Statistical tests are mathematical tools for analyzing quantitative data generated in a research study. The multitude of statistical tests makes a researcher difficult to remember which statistical test to use in which condition. There are various points which one needs to ponder upon while choosing a statistical test. These include the type of study design (which we discussed in the last issue), number of groups for comparison and type of data (i.e., continuous, dichotomous or categorical).
In the present article, we are going to discuss these points, but before that, let us go through some important concepts in statistics.
There are four main levels of measurement/types of data used in statistics. They have different degrees of usefulness in statistical research. Ratio measurements have both a meaningful zero value and the distances between different measurements defined; they provide the greatest flexibility in statistical methods that can be used for analyzing the data. Interval measurements have meaningful distances between measurements defined, but the zero value is arbitrary (as in the case with longitude and temperature measurements in Celsius or Fahrenheit). Ordinal measurements have imprecise differences between consecutive values, but have a meaningful order to those values. Nominal measurements have no meaningful rank order among values. Because variables conforming only to nominal or ordinal measurements cannot be reasonably measured numerically, sometimes they are grouped together as categorical variables, whereas ratio and interval measurements are grouped together as quantitative or continuous variables due to their numerical nature.

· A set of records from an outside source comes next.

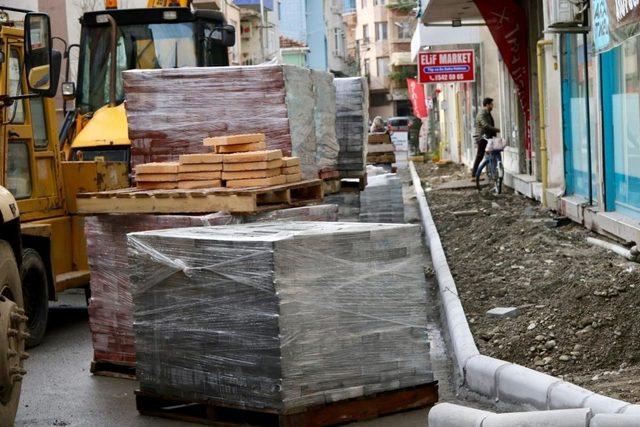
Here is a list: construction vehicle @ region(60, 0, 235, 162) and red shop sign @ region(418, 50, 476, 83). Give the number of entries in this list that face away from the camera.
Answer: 0

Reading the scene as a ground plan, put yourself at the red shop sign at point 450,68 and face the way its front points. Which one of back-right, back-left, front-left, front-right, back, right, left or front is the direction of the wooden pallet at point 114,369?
front

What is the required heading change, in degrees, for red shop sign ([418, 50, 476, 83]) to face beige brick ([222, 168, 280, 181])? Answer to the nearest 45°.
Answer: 0° — it already faces it

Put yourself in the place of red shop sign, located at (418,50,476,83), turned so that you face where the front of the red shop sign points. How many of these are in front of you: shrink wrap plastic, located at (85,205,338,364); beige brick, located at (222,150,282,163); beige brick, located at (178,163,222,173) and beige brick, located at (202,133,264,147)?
4

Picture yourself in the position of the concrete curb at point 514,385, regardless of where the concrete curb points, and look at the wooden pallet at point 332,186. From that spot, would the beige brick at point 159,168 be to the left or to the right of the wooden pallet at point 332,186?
left

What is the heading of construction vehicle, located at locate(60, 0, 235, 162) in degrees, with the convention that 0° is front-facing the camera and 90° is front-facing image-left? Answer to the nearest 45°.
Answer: approximately 45°

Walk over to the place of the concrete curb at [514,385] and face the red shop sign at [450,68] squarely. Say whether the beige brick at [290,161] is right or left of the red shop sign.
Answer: left

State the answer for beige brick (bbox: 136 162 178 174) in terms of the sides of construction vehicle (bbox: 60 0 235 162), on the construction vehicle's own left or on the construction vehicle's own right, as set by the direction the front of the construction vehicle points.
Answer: on the construction vehicle's own left

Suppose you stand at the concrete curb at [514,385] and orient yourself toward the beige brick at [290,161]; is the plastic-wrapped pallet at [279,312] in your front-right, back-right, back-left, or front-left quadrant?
front-left

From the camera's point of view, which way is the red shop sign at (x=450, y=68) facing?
toward the camera

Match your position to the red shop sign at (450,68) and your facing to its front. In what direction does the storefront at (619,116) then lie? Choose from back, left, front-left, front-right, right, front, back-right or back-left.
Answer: front

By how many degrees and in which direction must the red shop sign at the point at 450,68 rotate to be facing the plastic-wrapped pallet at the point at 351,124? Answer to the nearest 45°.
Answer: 0° — it already faces it

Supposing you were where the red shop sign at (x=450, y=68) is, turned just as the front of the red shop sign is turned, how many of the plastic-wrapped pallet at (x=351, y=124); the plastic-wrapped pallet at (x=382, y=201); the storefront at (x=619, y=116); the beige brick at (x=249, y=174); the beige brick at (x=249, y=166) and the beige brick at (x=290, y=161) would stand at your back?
0

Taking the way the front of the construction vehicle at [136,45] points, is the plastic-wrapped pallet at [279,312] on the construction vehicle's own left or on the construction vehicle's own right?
on the construction vehicle's own left

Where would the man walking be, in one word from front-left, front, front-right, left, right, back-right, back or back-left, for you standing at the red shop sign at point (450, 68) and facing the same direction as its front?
front

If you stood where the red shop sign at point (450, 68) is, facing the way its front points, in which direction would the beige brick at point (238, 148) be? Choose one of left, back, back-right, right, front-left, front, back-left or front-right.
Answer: front

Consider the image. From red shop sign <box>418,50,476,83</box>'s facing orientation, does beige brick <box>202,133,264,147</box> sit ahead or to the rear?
ahead

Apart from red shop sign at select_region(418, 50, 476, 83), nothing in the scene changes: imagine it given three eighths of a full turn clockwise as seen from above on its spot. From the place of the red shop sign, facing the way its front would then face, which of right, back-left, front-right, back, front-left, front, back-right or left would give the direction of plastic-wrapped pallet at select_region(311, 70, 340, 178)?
back-left
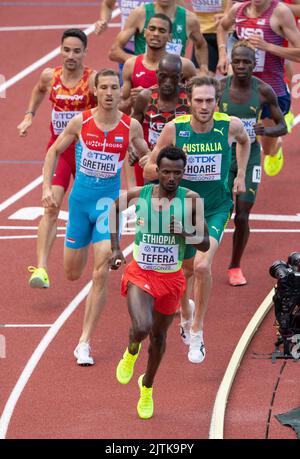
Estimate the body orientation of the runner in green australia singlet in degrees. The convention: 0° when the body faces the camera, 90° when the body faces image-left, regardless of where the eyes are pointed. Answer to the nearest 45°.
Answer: approximately 0°

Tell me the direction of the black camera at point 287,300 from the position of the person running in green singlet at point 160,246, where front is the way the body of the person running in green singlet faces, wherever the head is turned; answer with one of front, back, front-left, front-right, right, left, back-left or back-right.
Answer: back-left

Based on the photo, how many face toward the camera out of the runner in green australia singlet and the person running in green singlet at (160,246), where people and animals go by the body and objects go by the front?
2

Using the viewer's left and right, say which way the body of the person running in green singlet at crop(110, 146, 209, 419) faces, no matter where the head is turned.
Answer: facing the viewer
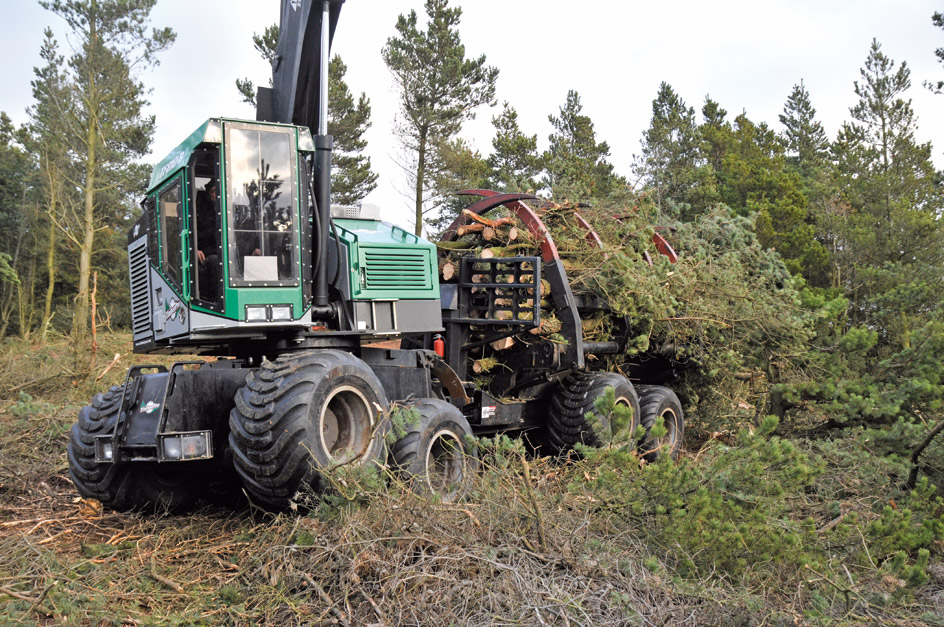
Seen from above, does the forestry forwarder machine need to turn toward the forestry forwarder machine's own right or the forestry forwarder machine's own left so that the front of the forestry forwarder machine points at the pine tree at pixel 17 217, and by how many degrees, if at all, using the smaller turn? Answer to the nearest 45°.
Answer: approximately 90° to the forestry forwarder machine's own right

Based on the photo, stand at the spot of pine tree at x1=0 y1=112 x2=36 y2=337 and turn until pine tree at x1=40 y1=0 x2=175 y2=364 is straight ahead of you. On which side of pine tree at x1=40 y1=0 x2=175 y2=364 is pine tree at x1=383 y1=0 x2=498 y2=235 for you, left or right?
left

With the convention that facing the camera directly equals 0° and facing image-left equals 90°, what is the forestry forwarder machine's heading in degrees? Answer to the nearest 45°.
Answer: approximately 45°

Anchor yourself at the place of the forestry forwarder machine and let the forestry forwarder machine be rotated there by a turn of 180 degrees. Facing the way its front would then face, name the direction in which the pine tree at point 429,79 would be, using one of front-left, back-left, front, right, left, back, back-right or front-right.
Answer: front-left

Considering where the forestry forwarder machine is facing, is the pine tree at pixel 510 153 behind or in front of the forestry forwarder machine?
behind

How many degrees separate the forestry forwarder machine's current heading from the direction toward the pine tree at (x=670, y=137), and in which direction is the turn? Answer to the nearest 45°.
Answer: approximately 180°

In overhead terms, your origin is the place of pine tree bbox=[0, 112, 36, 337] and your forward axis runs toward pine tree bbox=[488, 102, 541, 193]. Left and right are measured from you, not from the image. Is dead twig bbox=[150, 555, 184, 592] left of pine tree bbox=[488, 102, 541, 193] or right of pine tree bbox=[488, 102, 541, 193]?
right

In the study of statistics, we focus on mathematical distributions for the sake of simplicity and relevance to the real world. Understanding these distributions will enable us to visualize the data easier and build models quicker. However, they cannot and do not replace the work of manual data collection and generating the actual data distribution. Distributions show what percentage of the data lies within a certain range. So, given a distribution and a set of values, we can determine the probability that the data will lie within a certain range. The same data may lead to different conclusions if they are interposed on different distributions. So, it is vital in all statistical analysis for data to be put onto the correct distribution.